有機論的世界観は、「生き方」まで問い直す哲学なのか
有機論的世界観は、「生き方」まで問い直す哲学なのか
「世界とは何か。」
「生命とは何か。」
「精神とは何か。」
そして、
「私たちは、いかに生きるべきなのか。」
この問いに、真正面から挑んだ本がある。
成生敬仁(なるき はやと)氏による
『自然哲学〈上巻〉 有機体論的世界観』
そして
『自然哲学〈中巻〉 有機体論的世界観』である。
成生敬仁(なるき はやと)氏は、ある時から世界の成り立ちや人間の在り方に強い疑問を持ち、その答えを探求し続けてきた。
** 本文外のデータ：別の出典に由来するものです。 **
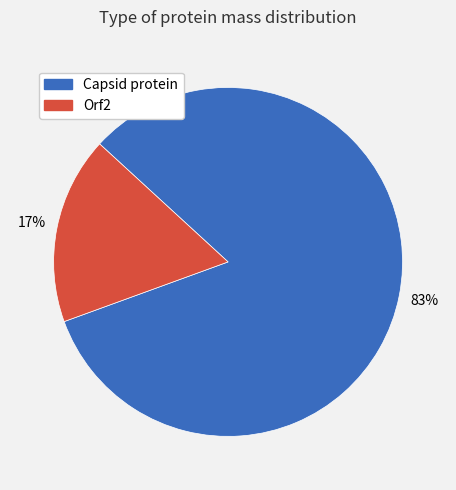

Approximately how many times larger is the value at Orf2 compared to Capsid protein?

0.2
何十年にもわたり本を読み、考え、真理ともいうべきものを追い求めてきた。
本書は、その集大成である。
正直に言えば、簡単に読める本ではない。
哲学、物理学、生命論、精神論、倫理、社会論、国家論――。
扱っているテーマは極めて広く、しかも、その根底には「近代西洋思想そのものへの問い直し」がある。
しかし、読み進めていくうちに気づく。
この本は、単なる哲学書ではない。
「世界観の転換」を迫る本なのだ。
著者は、近代以降の「機械論的世界観」に対して強い問題意識を持っている。
自然を“死んだ物質”として扱い、世界を分解・分析し、制御可能なものとして理解しようとしてきた近代思想。
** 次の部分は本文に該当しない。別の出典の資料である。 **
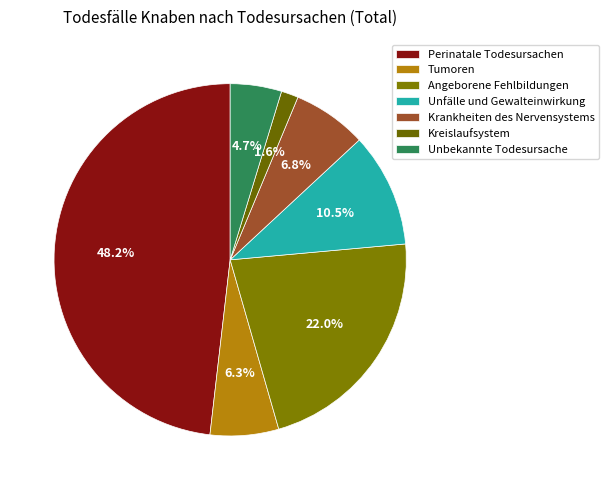

How much of the chart is everything except Tumoren?

93.7%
その延長線上に、環境破壊、精神的荒廃、相対主義、ニヒリズムがあるのではないか――。
そのうえで著者は、「世界は本来、有機体である」という立場から、新しい自然哲学を構築しようとする。
ここでいう「有機体」は、単なる生物という意味ではない。
宇宙、物質、生命、精神、社会、国家までを、一つの“生命的連関”として捉え直そうとしている。
特に印象的だったのは、中巻で語られる「精神有機体」という概念である。
著者は、人間の精神を、単なる脳の電気信号としてではなく、宇宙の有機的構造の一端として捉えようとする。
そこには、「人間とは何か」という問いだけではなく、「自由意志とは何か」「愛とは何か」「倫理とは何か」というテーマまで含まれている。
そして、この本の根底には、一つの大きな問いが流れている。
それは、
「人間は、自然から切り離された存在なのか?」
という問いである。
近代社会は、人間を自然の“支配者”として位置づけてきた。
しかし著者は、その発想そのものが限界に来ているのではないか、と問いかける。
だからこそ、この本は単なる哲学書では終わらない。
環境問題。
精神的空洞化。
分断。
孤独。
意味の喪失。
現代社会が抱える問題を、“世界観”から見直そうとしているのである。
もちろん、この思想に賛否はあるだろう。
しかし、少なくとも言えるのは、この本は「考えること」を放棄していない、ということだ。
今の時代、“わかりやすさ”が求められる。
短く。
速く。
結論を先に。
だが、本来、哲学とはそういうものではない。
いや、「哲学する」というのはこういうことではないのか?
何度も立ち止まり、考え、迷い、読み返すものだ。
この本は、まさにそういう本である。
読む人によって、受け取るものは違うだろう。
ある人は宇宙論として読むかもしれない。
ある人は精神論として読むかもしれない。
ある人は文明論として読むかもしれない。
しかし、おそらく共通して残るのは、
「自分は、どう生きるべきなのか」
という問いではないだろうか。
それは、古代ギリシャ以来、人類が問い続けてきたテーマでもある。
そして著者は、その問いを、再び“自然”から取り戻そうとしているのである。